Among the entries below, extract exactly the lines that run from the one with "Bekhuis T (2006)" through the one with "Bertin M (2008)", both ends included.

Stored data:
⁂
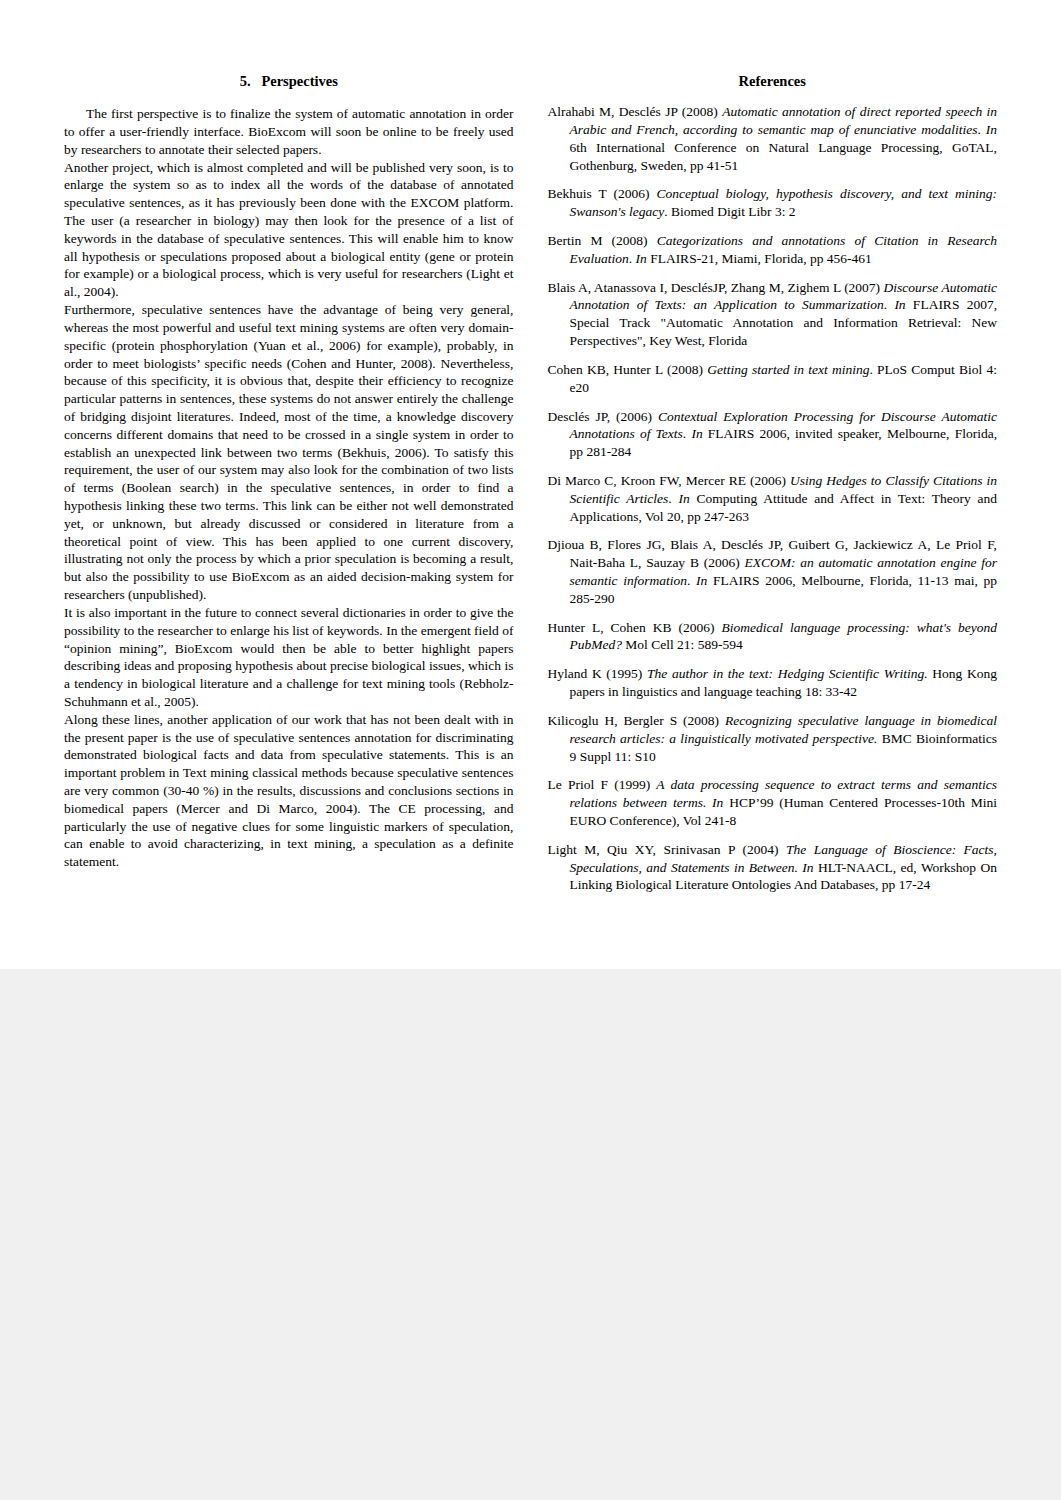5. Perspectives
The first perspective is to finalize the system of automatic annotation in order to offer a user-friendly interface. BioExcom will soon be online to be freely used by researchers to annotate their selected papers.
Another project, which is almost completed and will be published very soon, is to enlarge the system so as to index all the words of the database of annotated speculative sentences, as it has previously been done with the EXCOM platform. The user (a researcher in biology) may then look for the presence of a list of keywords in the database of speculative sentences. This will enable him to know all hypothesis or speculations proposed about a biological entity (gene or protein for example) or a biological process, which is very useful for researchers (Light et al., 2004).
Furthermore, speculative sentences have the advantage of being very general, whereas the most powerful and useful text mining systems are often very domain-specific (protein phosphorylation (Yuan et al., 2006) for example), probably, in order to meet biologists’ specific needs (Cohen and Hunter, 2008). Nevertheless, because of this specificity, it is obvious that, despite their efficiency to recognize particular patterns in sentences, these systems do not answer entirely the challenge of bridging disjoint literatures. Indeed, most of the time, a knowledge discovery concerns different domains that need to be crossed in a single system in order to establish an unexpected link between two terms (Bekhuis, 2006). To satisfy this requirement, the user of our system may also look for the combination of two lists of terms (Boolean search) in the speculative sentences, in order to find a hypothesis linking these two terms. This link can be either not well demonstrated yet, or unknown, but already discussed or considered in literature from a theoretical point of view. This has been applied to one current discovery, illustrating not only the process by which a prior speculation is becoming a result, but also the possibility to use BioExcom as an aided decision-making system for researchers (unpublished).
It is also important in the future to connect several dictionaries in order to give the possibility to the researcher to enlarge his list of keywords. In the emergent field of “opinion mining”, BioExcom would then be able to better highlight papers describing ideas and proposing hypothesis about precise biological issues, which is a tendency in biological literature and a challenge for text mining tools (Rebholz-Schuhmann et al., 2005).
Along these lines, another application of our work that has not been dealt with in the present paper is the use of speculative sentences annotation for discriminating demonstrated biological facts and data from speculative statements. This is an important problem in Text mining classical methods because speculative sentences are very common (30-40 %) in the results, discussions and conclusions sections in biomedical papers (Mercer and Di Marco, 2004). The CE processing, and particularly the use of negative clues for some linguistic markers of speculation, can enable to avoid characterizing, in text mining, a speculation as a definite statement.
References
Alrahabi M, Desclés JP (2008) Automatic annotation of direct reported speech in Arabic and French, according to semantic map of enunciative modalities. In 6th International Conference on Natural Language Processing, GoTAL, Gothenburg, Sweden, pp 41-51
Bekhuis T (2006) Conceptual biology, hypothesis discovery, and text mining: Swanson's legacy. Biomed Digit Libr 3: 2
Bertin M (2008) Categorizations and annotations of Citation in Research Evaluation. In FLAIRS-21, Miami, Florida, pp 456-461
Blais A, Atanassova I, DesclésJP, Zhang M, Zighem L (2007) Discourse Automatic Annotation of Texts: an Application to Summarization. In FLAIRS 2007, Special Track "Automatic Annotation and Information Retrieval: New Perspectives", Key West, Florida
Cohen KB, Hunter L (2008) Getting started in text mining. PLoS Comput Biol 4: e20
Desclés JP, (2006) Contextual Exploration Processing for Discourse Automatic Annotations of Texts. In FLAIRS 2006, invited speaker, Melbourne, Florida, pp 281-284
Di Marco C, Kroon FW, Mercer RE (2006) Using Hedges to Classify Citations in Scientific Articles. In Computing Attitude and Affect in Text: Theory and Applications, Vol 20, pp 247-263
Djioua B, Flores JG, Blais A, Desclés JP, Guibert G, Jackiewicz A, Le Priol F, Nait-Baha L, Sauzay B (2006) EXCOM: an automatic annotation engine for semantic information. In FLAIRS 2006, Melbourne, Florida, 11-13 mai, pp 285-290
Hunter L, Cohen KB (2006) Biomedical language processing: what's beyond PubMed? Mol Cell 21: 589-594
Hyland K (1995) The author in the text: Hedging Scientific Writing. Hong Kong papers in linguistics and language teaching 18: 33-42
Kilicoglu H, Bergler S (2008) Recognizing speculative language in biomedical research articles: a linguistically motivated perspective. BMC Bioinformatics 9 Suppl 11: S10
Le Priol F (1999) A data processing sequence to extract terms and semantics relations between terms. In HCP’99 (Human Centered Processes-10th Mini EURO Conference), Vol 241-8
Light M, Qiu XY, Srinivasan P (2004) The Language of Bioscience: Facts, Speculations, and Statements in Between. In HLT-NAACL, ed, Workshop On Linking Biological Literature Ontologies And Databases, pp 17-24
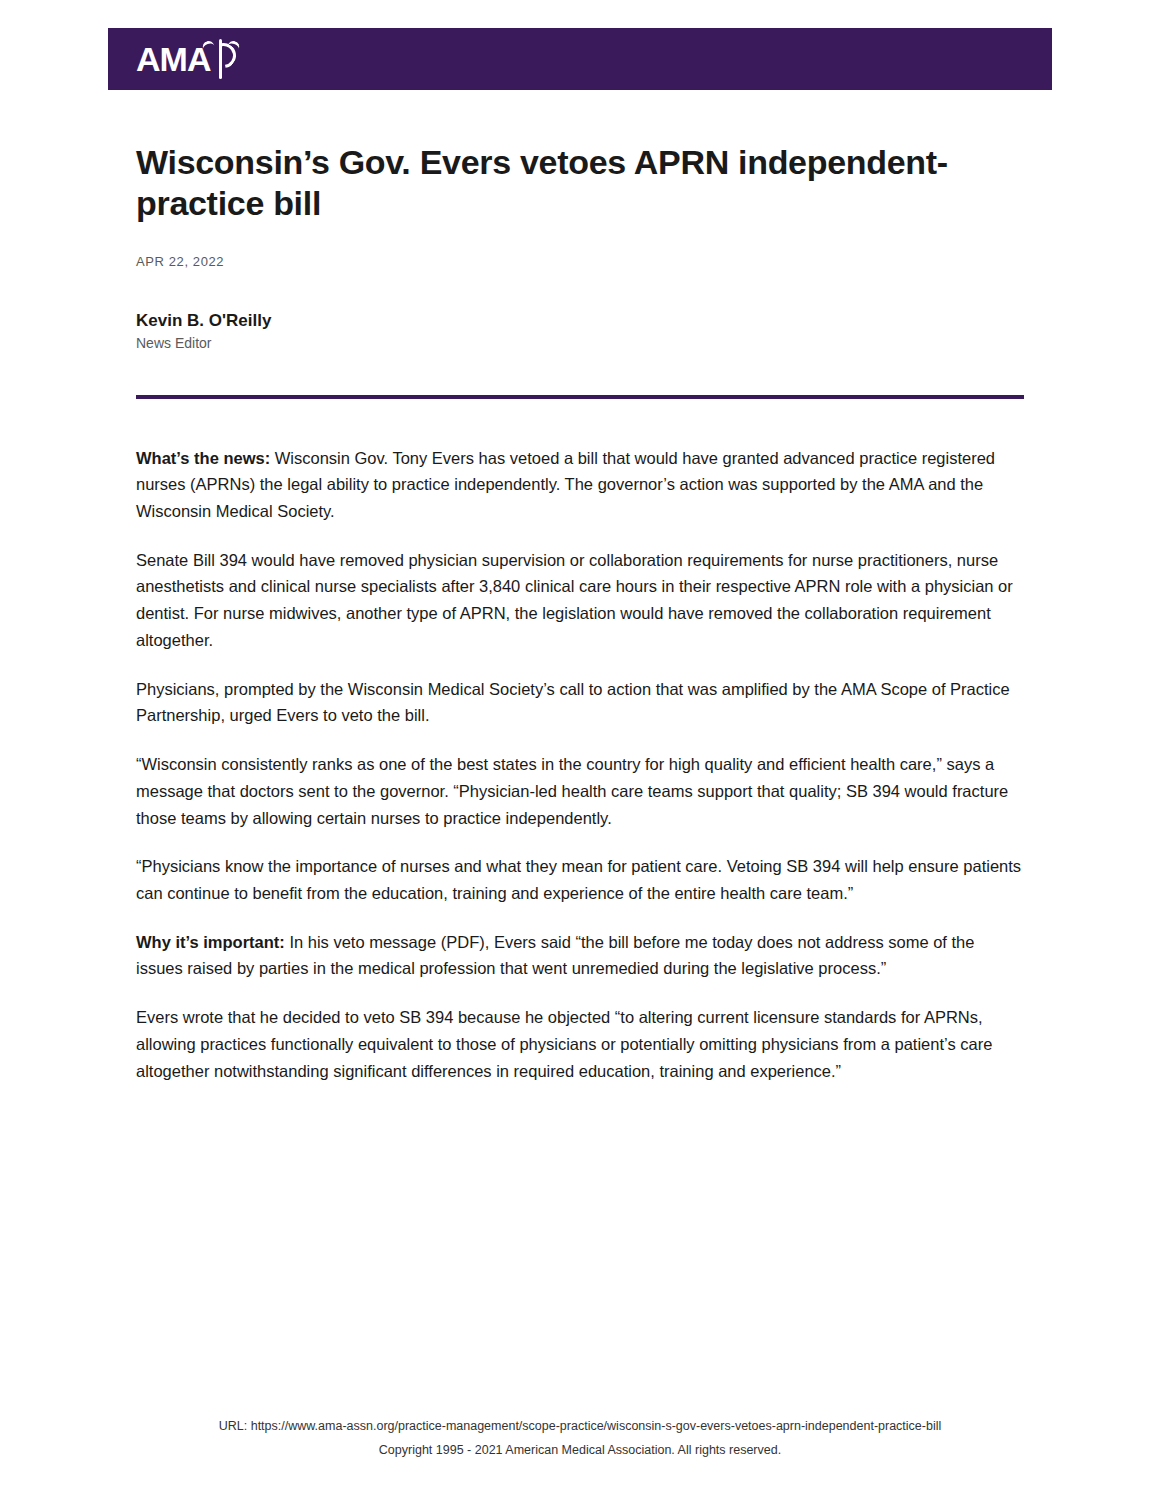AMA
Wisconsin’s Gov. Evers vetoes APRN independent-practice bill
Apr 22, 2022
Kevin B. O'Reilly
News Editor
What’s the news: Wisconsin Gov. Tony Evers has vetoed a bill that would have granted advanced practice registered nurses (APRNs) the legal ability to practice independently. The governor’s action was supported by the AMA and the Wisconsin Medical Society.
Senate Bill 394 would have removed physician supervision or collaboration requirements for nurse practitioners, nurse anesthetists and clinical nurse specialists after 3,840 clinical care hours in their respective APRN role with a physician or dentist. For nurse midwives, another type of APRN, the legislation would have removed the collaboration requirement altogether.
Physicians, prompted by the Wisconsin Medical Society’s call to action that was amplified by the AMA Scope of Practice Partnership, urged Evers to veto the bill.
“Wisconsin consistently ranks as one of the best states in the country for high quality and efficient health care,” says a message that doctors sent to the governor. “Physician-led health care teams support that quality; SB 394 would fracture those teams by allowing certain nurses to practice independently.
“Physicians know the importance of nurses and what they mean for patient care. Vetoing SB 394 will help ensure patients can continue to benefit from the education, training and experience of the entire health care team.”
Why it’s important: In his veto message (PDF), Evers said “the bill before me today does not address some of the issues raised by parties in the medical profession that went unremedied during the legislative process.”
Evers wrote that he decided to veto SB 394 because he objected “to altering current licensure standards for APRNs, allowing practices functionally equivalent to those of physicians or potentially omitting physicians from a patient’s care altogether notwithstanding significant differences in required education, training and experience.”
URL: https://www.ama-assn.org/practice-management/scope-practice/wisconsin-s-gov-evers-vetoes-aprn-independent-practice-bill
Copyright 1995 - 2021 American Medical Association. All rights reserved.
⁂
# ANSWER AREA
Bekhuis T (2006) Conceptual biology, hypothesis discovery, and text mining: Swanson's legacy. Biomed Digit Libr 3: 2
Bertin M (2008) Categorizations and annotations of Citation in Research Evaluation. In FLAIRS-21, Miami, Florida, pp 456-461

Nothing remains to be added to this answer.